A personal view from Ian Stewart, Deloitte’s Chief Economist in the UK.

Energy costs, supply disruptions and the war in Ukraine are weighing on global growth. Among major industrial nations, Germany has been the hardest hit. Its manufacturing and export-focussed economy has generated ever-larger trade surpluses for each of the last 20 years.

Now, this model is being tested by spiralling commodity prices and slowing global demand. Forecasts for German GDP growth this year have fallen faster in the last six months than forecasts for activity in the rest of the EU and North America.

The challenges facing the world’s fourth-largest economy are partly a function of the size of its manufacturing sector. Relative to GDP, Germany’s manufacturing sector is about twice as large as the UK’s. Manufacturing is energy-intensive, and Germany uses about one-third more energy per head of population than the UK.

Having closed most of its coal-fired power stations and nuclear capacity Germany is heavily reliant on natural gas, more than half of which comes from Russia. Germany is also a significant user of Russian oil and coal, although these can be more easily replaced by alternative supplies as they are generally transported by ship, rather than by pipeline as is the case with Russian gas.

A full or partial shutdown in Russian gas supply to Germany could have serious economic effects. Germany has few immediate alternatives since it currently has no liquefied natural gas (LNG) terminals and there is insufficient pipeline capacity to ship enough gas from elsewhere in Europe.

In the event of a shutdown, the government would prioritise supplies to households and critical infrastructure which would see industrial supply squeezed.

Estimates of the costs to the German economy of disruption to gas supply vary. Researchers from a consortium of US and European universities estimate that even a 30% reduction in German gas supplies would knock between 0.5% and 3.0% off German GDP. The Bundesbank says that if energy-intensive industries were cut off from gas supplies German GDP would contract by more than 3.0%.

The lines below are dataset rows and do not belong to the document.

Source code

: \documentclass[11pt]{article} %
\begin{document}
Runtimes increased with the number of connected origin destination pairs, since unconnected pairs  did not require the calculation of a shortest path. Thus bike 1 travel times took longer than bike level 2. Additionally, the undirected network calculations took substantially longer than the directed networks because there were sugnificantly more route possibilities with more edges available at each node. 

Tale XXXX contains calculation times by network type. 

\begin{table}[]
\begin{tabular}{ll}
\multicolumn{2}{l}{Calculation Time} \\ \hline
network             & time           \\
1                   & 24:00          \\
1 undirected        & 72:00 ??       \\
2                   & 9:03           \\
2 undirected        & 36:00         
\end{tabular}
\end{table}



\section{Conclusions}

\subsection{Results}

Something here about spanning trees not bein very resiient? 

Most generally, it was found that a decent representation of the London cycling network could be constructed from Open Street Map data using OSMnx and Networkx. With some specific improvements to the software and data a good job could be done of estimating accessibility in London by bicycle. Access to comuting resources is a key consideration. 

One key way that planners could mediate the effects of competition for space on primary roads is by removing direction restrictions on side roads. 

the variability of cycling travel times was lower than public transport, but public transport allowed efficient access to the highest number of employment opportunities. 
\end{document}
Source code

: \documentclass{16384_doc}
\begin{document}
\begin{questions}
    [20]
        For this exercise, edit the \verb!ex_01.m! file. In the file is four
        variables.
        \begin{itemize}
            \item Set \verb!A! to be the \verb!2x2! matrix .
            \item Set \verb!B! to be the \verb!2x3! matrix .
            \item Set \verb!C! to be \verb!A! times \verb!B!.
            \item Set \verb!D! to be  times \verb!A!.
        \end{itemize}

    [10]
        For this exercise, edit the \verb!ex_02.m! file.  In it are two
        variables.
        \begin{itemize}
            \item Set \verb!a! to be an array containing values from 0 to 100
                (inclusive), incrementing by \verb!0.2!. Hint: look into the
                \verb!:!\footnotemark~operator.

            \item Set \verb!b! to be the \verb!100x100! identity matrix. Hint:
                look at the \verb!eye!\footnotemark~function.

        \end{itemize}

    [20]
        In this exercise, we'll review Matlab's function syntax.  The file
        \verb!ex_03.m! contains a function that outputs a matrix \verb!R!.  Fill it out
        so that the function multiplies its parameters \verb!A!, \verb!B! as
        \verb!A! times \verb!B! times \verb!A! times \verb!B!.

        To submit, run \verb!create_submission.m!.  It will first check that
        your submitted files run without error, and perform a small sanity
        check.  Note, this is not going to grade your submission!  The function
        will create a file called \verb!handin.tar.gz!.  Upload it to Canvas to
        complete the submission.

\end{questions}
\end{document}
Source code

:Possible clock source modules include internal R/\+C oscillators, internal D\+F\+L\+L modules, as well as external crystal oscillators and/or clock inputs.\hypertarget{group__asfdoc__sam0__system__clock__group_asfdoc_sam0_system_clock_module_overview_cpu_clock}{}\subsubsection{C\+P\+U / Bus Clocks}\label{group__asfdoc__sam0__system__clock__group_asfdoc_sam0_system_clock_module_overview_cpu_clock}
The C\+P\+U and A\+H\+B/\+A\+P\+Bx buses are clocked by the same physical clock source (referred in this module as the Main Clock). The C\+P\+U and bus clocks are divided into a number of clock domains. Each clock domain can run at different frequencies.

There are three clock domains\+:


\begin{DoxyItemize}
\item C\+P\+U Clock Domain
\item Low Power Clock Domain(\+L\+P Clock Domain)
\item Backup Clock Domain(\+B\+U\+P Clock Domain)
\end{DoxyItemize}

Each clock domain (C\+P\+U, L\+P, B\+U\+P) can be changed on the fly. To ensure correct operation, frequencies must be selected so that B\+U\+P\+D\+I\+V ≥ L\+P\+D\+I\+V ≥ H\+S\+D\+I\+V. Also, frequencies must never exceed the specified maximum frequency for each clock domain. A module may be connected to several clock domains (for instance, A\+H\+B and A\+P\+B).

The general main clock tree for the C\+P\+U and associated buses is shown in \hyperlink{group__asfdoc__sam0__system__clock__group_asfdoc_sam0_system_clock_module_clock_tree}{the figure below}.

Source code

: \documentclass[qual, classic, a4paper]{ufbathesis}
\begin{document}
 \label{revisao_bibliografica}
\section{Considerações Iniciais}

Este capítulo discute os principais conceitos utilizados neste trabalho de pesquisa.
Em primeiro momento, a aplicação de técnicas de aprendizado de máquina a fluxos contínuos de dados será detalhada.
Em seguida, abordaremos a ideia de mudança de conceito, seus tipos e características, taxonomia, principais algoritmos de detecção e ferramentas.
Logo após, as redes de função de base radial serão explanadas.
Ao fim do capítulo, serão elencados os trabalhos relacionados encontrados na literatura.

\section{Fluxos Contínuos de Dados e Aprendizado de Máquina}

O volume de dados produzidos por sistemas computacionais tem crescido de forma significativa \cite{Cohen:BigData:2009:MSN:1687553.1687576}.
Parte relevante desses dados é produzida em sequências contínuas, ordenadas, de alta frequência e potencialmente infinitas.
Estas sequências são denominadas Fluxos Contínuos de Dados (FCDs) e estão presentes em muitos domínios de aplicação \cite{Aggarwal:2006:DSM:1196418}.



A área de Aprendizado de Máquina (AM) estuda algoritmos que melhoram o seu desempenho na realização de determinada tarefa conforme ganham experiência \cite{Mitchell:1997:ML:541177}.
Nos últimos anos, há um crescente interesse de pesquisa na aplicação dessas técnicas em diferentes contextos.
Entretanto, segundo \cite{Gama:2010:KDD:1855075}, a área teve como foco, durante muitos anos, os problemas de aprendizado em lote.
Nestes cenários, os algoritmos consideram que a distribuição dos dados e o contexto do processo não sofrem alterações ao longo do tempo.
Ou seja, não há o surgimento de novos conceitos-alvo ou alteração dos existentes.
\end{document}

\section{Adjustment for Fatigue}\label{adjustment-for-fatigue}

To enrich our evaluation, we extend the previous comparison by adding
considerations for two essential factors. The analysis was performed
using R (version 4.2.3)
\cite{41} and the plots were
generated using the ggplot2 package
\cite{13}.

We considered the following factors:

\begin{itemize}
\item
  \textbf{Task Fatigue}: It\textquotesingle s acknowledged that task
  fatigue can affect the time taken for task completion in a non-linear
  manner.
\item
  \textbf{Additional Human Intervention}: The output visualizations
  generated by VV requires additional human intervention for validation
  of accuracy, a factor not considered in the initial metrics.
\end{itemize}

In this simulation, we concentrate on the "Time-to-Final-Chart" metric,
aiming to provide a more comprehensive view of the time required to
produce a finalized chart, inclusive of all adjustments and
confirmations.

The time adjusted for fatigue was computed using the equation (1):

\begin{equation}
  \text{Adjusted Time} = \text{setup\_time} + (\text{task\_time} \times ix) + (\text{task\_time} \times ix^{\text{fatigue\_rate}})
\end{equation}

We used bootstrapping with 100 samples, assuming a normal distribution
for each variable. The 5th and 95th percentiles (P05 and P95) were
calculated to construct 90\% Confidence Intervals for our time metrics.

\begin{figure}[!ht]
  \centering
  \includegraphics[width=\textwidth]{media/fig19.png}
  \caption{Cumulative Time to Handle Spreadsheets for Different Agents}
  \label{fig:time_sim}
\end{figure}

Germany’s relatively high exposure to export demand from Russia, Ukraine and Belarus is a further vulnerability, as is the far greater exposure to a slowing Chinese economy (in 2020, 8% of German exports went to China).

As well as energy, Russia and Ukraine have historically been a significant supplier of raw materials and other inputs to German industry. Disruption to these supplies has the potential to ripple through and into the German economy. Before the Russian invasion Ukraine was, for instance, an important supplier of wiring harnesses to the German automotive industry and this partly explains the recent shortfall in German car output.

Germany is not without advantages. It has a significant storage capacity for natural gas, more than 20 times larger than the UK’s, and stocks would help it counter the initial effects of a shutdown. A new LNG terminal should be on stream by the end of the year and more are likely to follow, enabling shipments from Norway, Qatar and the US to be brought in by sea.

Increasing LNG supply is at the heart of the EU’s plan to reduce its dependence on Russian energy, although this would mean paying a premium for LNG over Asian buyers who have long been prepared to pay above market rates. Germany is also restarting some of its mothballed coal-fired power stations. 

Germany’s public finances are in relatively good shape, with far lower debt levels than other advanced economies, creating the potential to boost the economy through increased public spending or tax cuts in the event of major disruption to gas supply.

Still, the fact remains that Europe’s biggest economy by far has a particular sensitivity to soaring energy costs and slowing global demand. For President Putin, disrupting gas supply to Germany would be an obvious, though costly, way of hitting back against the West for its support for Ukraine.

Severe disruption would probably cause a recession not just in Germany but across Europe. Such supply disruption is not the most likely outcome. Nor, unfortunately, can it be discounted.